=== Task description ===
Turn the text lines in the data into a numbered list with no blank lines, leaving out the pictures.

[Saved entries]

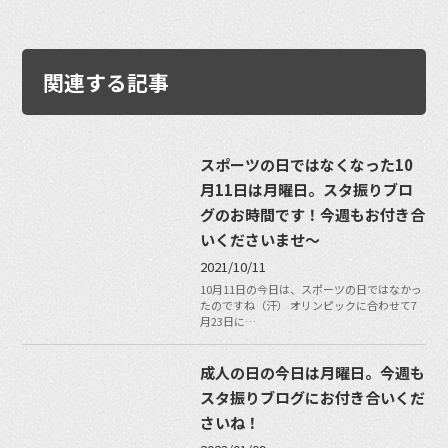
関連する記事
スポーツの日ではなくなった10
月11日は月曜日。スタ振りブロ
グのお時間です！今週もお付き合
いくださいませ〜
2021/10/11
10月11日の今日は、スポーツの日ではなかっ
たのですね（汗） オリンピックに合わせて7
月23日に…
成人の日の今日は月曜日。今週も
スタ振りブログにお付き合いくだ
さいね！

=== Result of this exercise ===
1. 関連する記事
2. スポーツの日ではなくなった10
3. 月11日は月曜日。スタ振りブロ
4. グのお時間です！今週もお付き合
5. いくださいませ〜
6. 2021/10/11
7. 10月11日の今日は、スポーツの日ではなかっ
8. たのですね（汗） オリンピックに合わせて7
9. 月23日に…
10. 成人の日の今日は月曜日。今週も
11. スタ振りブログにお付き合いくだ
12. さいね！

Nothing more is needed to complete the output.